Para a redução das emissões absolutas, a IMO aprovou, em 07 de julho de 2023, a resolução MEPC-377(80), que estabeleceu metas de redução de emissões totais líquidas, o que implica em contabilizar o upstream e o downstream, levando em consideração o que foi liberado na produção e distribuição dos combustíveis, bem como o que foi emitido a bordo.
O nível de ambição mais elevado é o que fixou para 2050 o prazo para que as emissões líquidas totais sejam zero. As novas metas vão exigir um grande esforço da frota mundial, bem como trarão altos custos a serem pagos pela tecnologia menos emissiva e combustíveis de zero ou quase zero carbono em sua composição.
Diante desta conjuntura, ganhou importância uma avaliação prévia do impacto sobre os países decorrente das medidas de mitigação a serem implementadas pela IMO a partir do ano de 2027, de forma que sejam privilegiadas as medidas que impliquem nas maiores reduções de emissões aliadas aos menores impactos sobre a população mundial.

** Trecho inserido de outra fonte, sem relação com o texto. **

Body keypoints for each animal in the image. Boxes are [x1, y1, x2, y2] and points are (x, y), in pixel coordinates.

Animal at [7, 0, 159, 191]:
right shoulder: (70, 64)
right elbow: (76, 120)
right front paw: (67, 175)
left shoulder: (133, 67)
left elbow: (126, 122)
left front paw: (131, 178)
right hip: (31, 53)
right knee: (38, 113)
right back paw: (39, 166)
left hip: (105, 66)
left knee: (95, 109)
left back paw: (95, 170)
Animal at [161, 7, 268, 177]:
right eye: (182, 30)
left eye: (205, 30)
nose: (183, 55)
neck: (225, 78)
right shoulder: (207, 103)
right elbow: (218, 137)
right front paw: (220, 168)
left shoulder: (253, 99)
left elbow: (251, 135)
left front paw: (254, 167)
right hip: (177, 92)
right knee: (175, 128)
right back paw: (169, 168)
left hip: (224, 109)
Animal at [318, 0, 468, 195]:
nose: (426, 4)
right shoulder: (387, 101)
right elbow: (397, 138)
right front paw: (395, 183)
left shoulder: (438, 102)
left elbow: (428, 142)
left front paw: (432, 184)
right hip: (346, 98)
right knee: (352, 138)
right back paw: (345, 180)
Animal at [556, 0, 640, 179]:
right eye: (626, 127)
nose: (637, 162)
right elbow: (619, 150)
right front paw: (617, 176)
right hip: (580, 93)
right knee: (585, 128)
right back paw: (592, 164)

Outro aspecto que se tornou relevante foi o denominado de food security, pois algumas rotas que transportem alimentos ou seus insumos podem ser desproporcionalmente prejudicadas em termos de custos e trazer sérias consequências para a alimentação das populações dos portos de destino.
A sessão 83 do MEPC, agendada para o início de abril de 2025, será decisiva para que todos os aspectos das medidas voltadas à consecução das metas da estratégia da IMO sejam aprovados e adotados antes do fim daquele ano de forma a poder entrar em vigor no ano de 2027.

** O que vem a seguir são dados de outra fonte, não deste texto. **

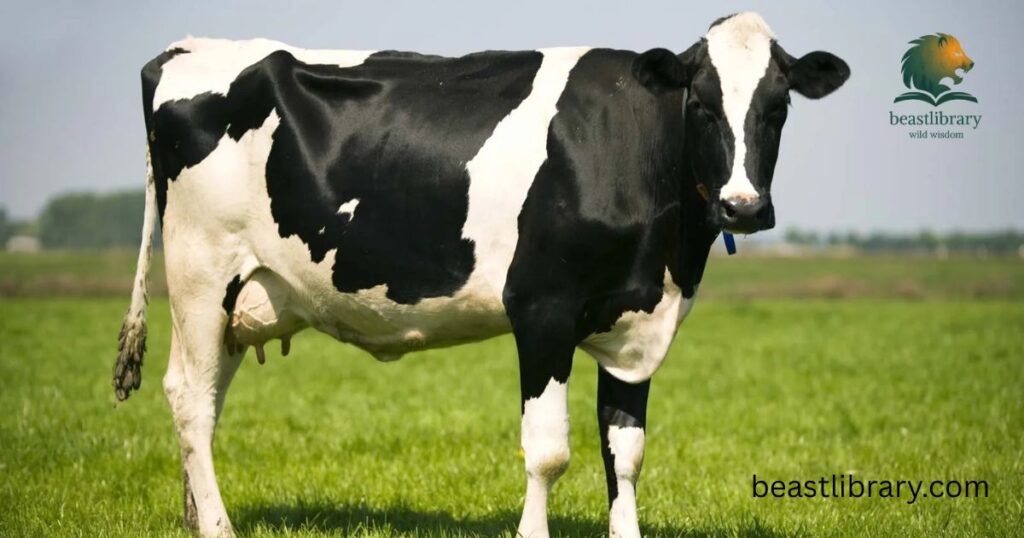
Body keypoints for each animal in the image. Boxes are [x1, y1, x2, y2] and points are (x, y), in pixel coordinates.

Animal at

A delegação brasileira vem empenhando um importante papel no sentido de contribuir para que o conteúdo das providências necessárias à descarbonização do setor marítimo internacional seja suficiente para o atingimento das metas e constitua o menor prejuízo para os países.
Levou também para os debates a nossa expertise na produção, distribuição e regulação dos biocombustíveis que deverá integrar o portifólio de energia sustentável, implicando em pouco retrofit da frota hoje em operação, o que contribui para minimizar os elevados custos que o setor deverá pagar para conseguir a sua descarbonização.
Finalmente, mas não menos importante, é de se destacar o apelo que a IMO faz aos países para que invistam na infraestrutura dos seus portos de forma a não prejudicar a eficiência energética dos navios, por meio de atrasos nas autorizações de entrada e saída de navios, bem como para reduzir os períodos necessários à carga e descarga.
Com todas estas ações, a IMO vem dando um grande exemplo de eficiência nas ações voltadas a reduzir o aquecimento global decorrente das ações humanas e cumpre com louvor a missão a ela atribuída pelo Protocolo de Kyoto.